- _EXERCISE DETAILS_: Filter the data below, keeping only lines that contain "امام".

(Entries taken from a collection)
========
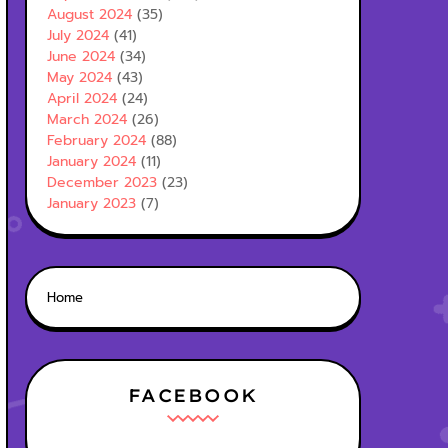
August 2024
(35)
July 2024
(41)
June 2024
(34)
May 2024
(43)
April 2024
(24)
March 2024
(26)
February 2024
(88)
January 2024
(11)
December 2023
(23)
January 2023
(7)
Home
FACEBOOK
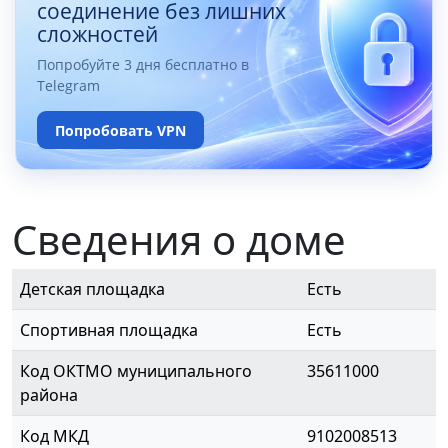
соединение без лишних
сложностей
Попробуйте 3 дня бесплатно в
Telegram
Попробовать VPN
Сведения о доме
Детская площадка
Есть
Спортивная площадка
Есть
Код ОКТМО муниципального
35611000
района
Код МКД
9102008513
========
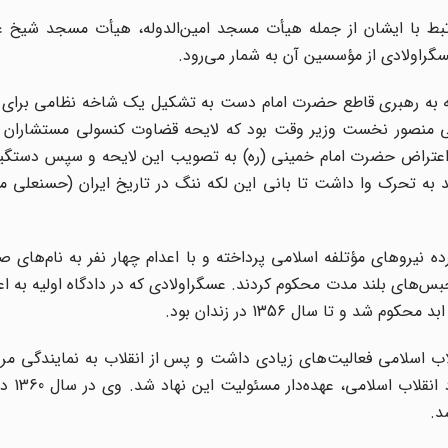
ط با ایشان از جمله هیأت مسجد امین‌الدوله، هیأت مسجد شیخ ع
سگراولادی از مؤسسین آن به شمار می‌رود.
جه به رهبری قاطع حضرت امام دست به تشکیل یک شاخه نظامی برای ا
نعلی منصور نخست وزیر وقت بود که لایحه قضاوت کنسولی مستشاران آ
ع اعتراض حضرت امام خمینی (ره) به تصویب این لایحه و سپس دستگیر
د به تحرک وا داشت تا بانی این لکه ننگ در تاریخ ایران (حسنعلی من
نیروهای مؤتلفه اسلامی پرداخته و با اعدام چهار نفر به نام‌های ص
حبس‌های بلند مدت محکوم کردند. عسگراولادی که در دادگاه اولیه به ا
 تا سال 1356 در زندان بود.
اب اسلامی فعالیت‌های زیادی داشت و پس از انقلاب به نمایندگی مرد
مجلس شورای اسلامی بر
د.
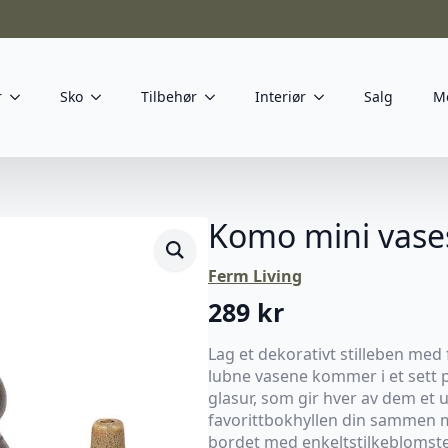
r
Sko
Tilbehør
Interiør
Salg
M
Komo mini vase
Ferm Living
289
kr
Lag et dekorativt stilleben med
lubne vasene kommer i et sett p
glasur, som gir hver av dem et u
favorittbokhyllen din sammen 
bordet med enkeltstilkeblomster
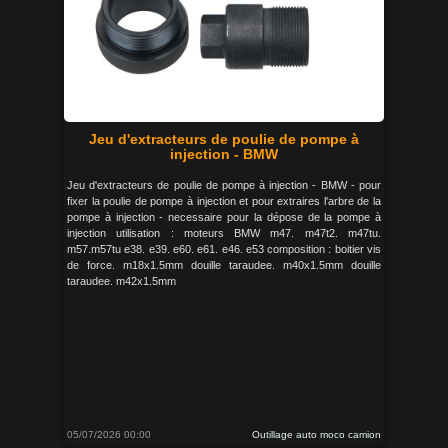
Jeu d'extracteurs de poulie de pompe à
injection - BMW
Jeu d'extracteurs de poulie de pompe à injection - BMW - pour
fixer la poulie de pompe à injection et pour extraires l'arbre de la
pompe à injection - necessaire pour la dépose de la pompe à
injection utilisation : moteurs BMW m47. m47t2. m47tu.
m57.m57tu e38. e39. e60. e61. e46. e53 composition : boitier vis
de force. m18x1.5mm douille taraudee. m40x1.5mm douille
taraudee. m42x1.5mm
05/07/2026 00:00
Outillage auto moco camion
========
- _ANSWER BELOW_:
جه به رهبری قاطع حضرت امام دست به تشکیل یک شاخه نظامی برای ا
ع اعتراض حضرت امام خمینی (ره) به تصویب این لایحه و سپس دستگیر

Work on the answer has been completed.